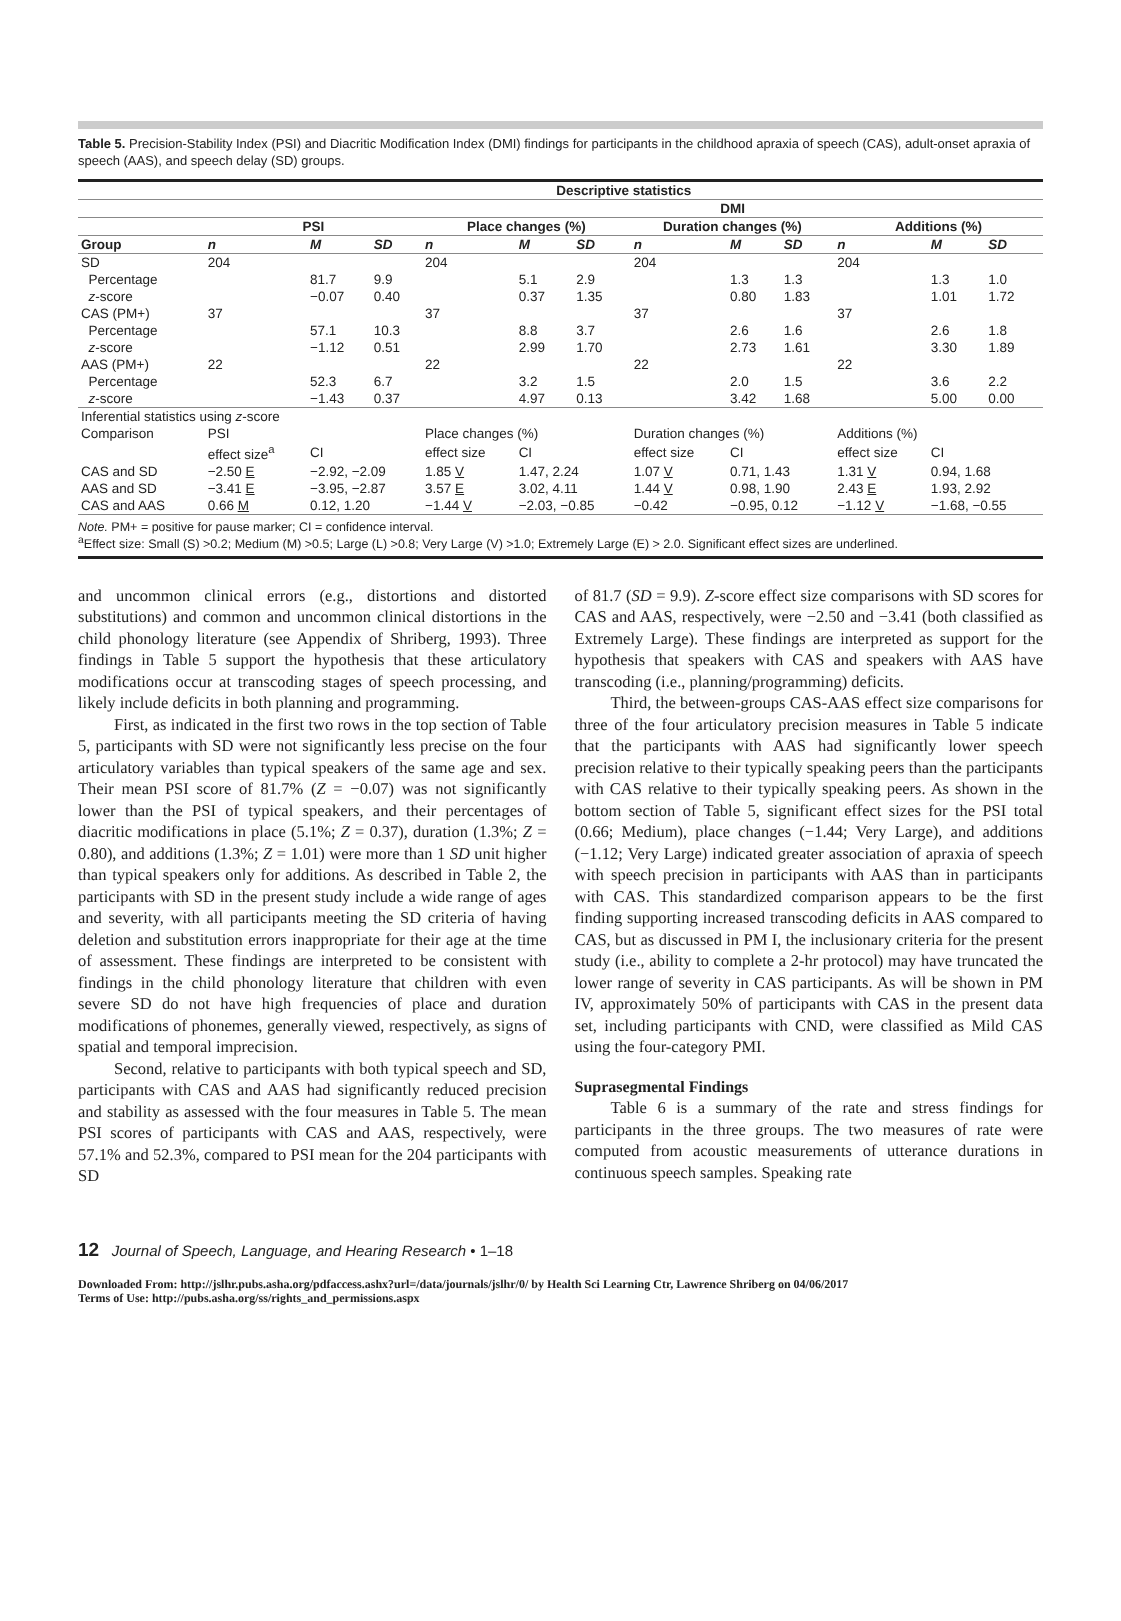Table 5. Precision-Stability Index (PSI) and Diacritic Modification Index (DMI) findings for participants in the childhood apraxia of speech (CAS), adult-onset apraxia of speech (AAS), and speech delay (SD) groups.
| | Descriptive statistics | | | | | | | | | | | |
| --- | --- | --- | --- | --- | --- | --- | --- | --- | --- | --- | --- | --- |
| | | | | DMI | | | | | | | | |
| | PSI | | | Place changes (%) | | | Duration changes (%) | | | Additions (%) | | |
| Group | n | M | SD | n | M | SD | n | M | SD | n | M | SD |
| SD | 204 | | | 204 | | | 204 | | | 204 | | |
| Percentage | | 81.7 | 9.9 | | 5.1 | 2.9 | | 1.3 | 1.3 | | 1.3 | 1.0 |
| z -score | | −0.07 | 0.40 | | 0.37 | 1.35 | | 0.80 | 1.83 | | 1.01 | 1.72 |
| CAS (PM+) | 37 | | | 37 | | | 37 | | | 37 | | |
| Percentage | | 57.1 | 10.3 | | 8.8 | 3.7 | | 2.6 | 1.6 | | 2.6 | 1.8 |
| z -score | | −1.12 | 0.51 | | 2.99 | 1.70 | | 2.73 | 1.61 | | 3.30 | 1.89 |
| AAS (PM+) | 22 | | | 22 | | | 22 | | | 22 | | |
| Percentage | | 52.3 | 6.7 | | 3.2 | 1.5 | | 2.0 | 1.5 | | 3.6 | 2.2 |
| z -score | | −1.43 | 0.37 | | 4.97 | 0.13 | | 3.42 | 1.68 | | 5.00 | 0.00 |
| Inferential statistics using z -score | | | | | | | | | | | | |
| Comparison | PSI | | | Place changes (%) | | | Duration changes (%) | | | Additions (%) | | |
| | effect size<sup>a</sup> | CI | | effect size | CI | | effect size | CI | | effect size | CI | |
| CAS and SD | −2.50 E | −2.92, −2.09 | | 1.85 V | 1.47, 2.24 | | 1.07 V | 0.71, 1.43 | | 1.31 V | 0.94, 1.68 | |
| AAS and SD | −3.41 E | −3.95, −2.87 | | 3.57 E | 3.02, 4.11 | | 1.44 V | 0.98, 1.90 | | 2.43 E | 1.93, 2.92 | |
| CAS and AAS | 0.66 M | 0.12, 1.20 | | −1.44 V | −2.03, −0.85 | | −0.42 | −0.95, 0.12 | | −1.12 V | −1.68, −0.55 | |
| Note. PM+ = positive for pause marker; CI = confidence interval. <sup>a</sup> Effect size: Small (S) >0.2; Medium (M) >0.5; Large (L) >0.8; Very Large (V) >1.0; Extremely Large (E) > 2.0. Significant effect sizes are underlined. | | | | | | | | | | | | |
and uncommon clinical errors (e.g., distortions and distorted substitutions) and common and uncommon clinical distortions in the child phonology literature (see Appendix of Shriberg, 1993). Three findings in Table 5 support the hypothesis that these articulatory modifications occur at transcoding stages of speech processing, and likely include deficits in both planning and programming.
First, as indicated in the first two rows in the top section of Table 5, participants with SD were not significantly less precise on the four articulatory variables than typical speakers of the same age and sex. Their mean PSI score of 81.7% (Z = −0.07) was not significantly lower than the PSI of typical speakers, and their percentages of diacritic modifications in place (5.1%; Z = 0.37), duration (1.3%; Z = 0.80), and additions (1.3%; Z = 1.01) were more than 1 SD unit higher than typical speakers only for additions. As described in Table 2, the participants with SD in the present study include a wide range of ages and severity, with all participants meeting the SD criteria of having deletion and substitution errors inappropriate for their age at the time of assessment. These findings are interpreted to be consistent with findings in the child phonology literature that children with even severe SD do not have high frequencies of place and duration modifications of phonemes, generally viewed, respectively, as signs of spatial and temporal imprecision.
Second, relative to participants with both typical speech and SD, participants with CAS and AAS had significantly reduced precision and stability as assessed with the four measures in Table 5. The mean PSI scores of participants with CAS and AAS, respectively, were 57.1% and 52.3%, compared to PSI mean for the 204 participants with SD
of 81.7 (SD = 9.9). Z-score effect size comparisons with SD scores for CAS and AAS, respectively, were −2.50 and −3.41 (both classified as Extremely Large). These findings are interpreted as support for the hypothesis that speakers with CAS and speakers with AAS have transcoding (i.e., planning/programming) deficits.
Third, the between-groups CAS-AAS effect size comparisons for three of the four articulatory precision measures in Table 5 indicate that the participants with AAS had significantly lower speech precision relative to their typically speaking peers than the participants with CAS relative to their typically speaking peers. As shown in the bottom section of Table 5, significant effect sizes for the PSI total (0.66; Medium), place changes (−1.44; Very Large), and additions (−1.12; Very Large) indicated greater association of apraxia of speech with speech precision in participants with AAS than in participants with CAS. This standardized comparison appears to be the first finding supporting increased transcoding deficits in AAS compared to CAS, but as discussed in PM I, the inclusionary criteria for the present study (i.e., ability to complete a 2-hr protocol) may have truncated the lower range of severity in CAS participants. As will be shown in PM IV, approximately 50% of participants with CAS in the present data set, including participants with CND, were classified as Mild CAS using the four-category PMI.
Suprasegmental Findings
Table 6 is a summary of the rate and stress findings for participants in the three groups. The two measures of rate were computed from acoustic measurements of utterance durations in continuous speech samples. Speaking rate
12 Journal of Speech, Language, and Hearing Research • 1–18
Downloaded From: http://jslhr.pubs.asha.org/pdfaccess.ashx?url=/data/journals/jslhr/0/ by Health Sci Learning Ctr, Lawrence Shriberg on 04/06/2017
Terms of Use: http://pubs.asha.org/ss/rights_and_permissions.aspx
········
PROBLEM DETAILS:
Give the number of lines in the material above that include the string "http", with no further text.

YOUR RESPONSE:
2